Est-ce parce que, lorsqu’ils étaient administrés sous le sigle S.O.L. par la Légion des Combattants, ils auraient retenu qu’en application du programme économique que doit mettre sur pieds pour relever le pays après la fin de la guerre le Conseil National de la Résistance récemment constitué, ils seraient les premiers dépossédés de leurs biens, du petit coin de terre légué par leurs parents et auquel ils sont très attachés, comme le leur signalait, le 6 juin 1943, le directeur général de la Légion des Combattants, Raymond Lachal ? Sûrement Pas, mais bien difficile d’affirmer.

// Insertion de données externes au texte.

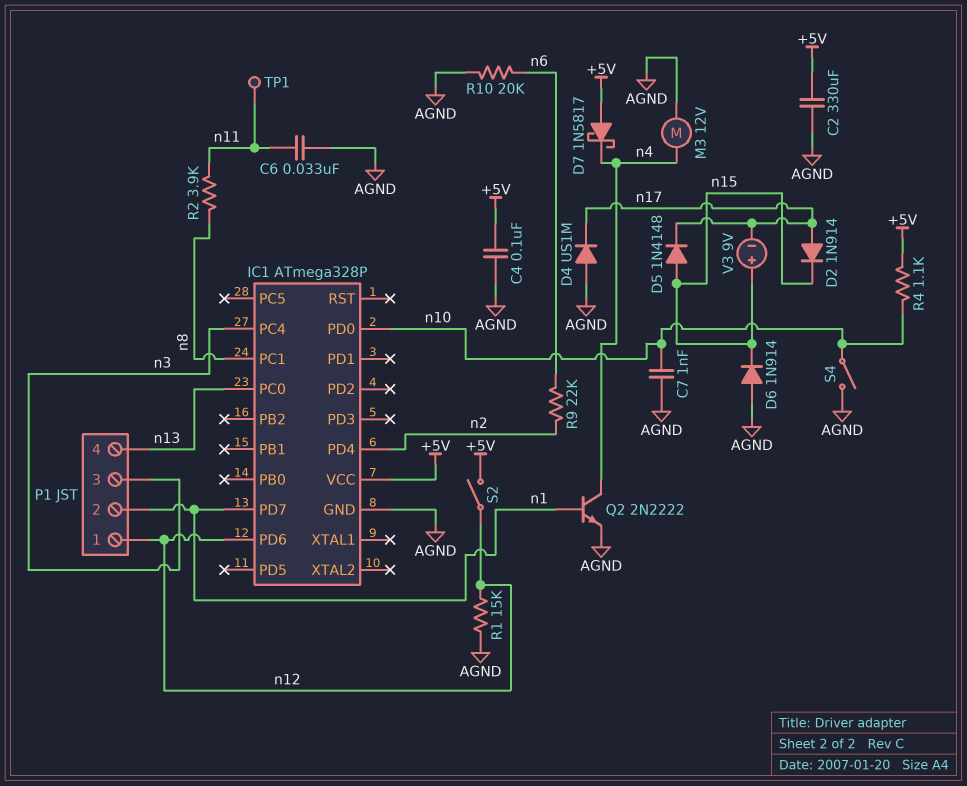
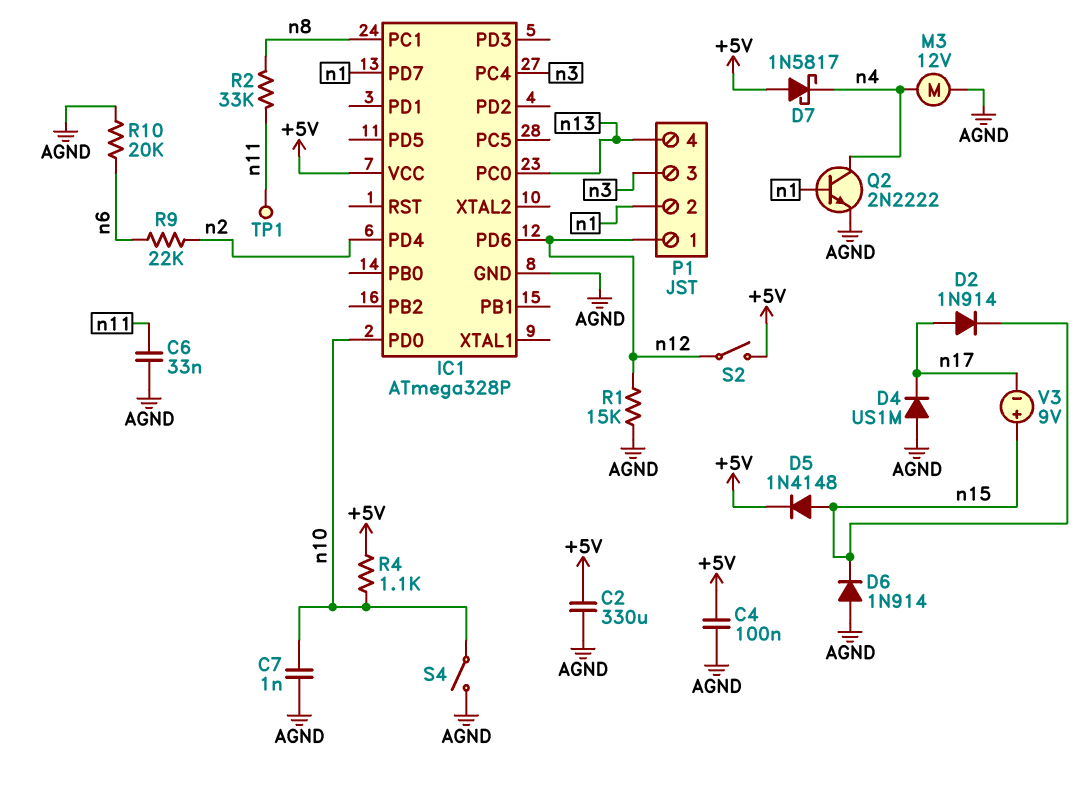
D5: diode 1N4148 (A n15, K n17) -> diode 1N4148 (A n15, K +5V)
R2: 3.9k (n8, n11) -> 33k (n8, n11)

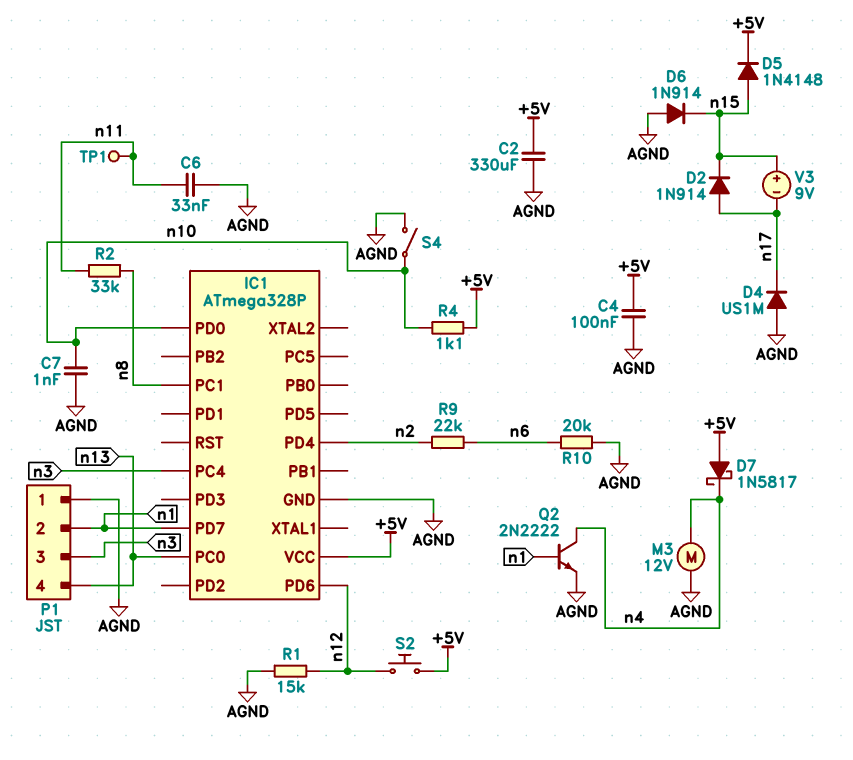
P1 pin 1: n12 -> AGND
S2: switch (+5V, n12) -> button (+5V, n12)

Est-ce que leurs motivations correspondaient à des sentiments familiaux ou égoistes pour ne pas partir, au titre du Travail Obligatoire, en Allemagne y travailler ou bien à un besoin de rester au village pour s’occuper d’activités locales dans le sillage de la «Révolution Nationale ?» Peut être, mais là encore on ne peut affirmer.
Dans la quasi-majorité des cas ces motivations étaient d’ordre politique.
Quoi qu’il en soit, ils avaient choisi. Et de la Légion des Combattants à la milice en passant par le S.O.L., beaucoup suivirent par fidélité la triste aventure des «maréchalistes.» Dans la haine du «bolchevisme» et dans l’antisémitisme ils trouvèrent la justification de la collaboration qui les conduisit à porter l’uniforme au sigle Gamma. Ils haïssaient l’ordre bourgeois de la 3ème République qu’ils jugeaient responsable de nos malheurs, de tous nos malheurs. Et le socialisme qu’ils envisageaient devait être le «fruit d’une révolution de l’esprit menée par la nation toutes classes confondues à l’image du fascisme» comme l’affirma Laval, chef du gouvernement, le 22 juin 1942, dans son : «bientôt le socialisme s’instaurera partout en Europe.»
Ils avaient choisi en effet… Seules ou avec les troupes d’occupation les centaines de francs-gardes et la milice en Tarn-et-Garonne, voleront, brûleront, arrêteront et tortureront ceux et celles suspectés de résister.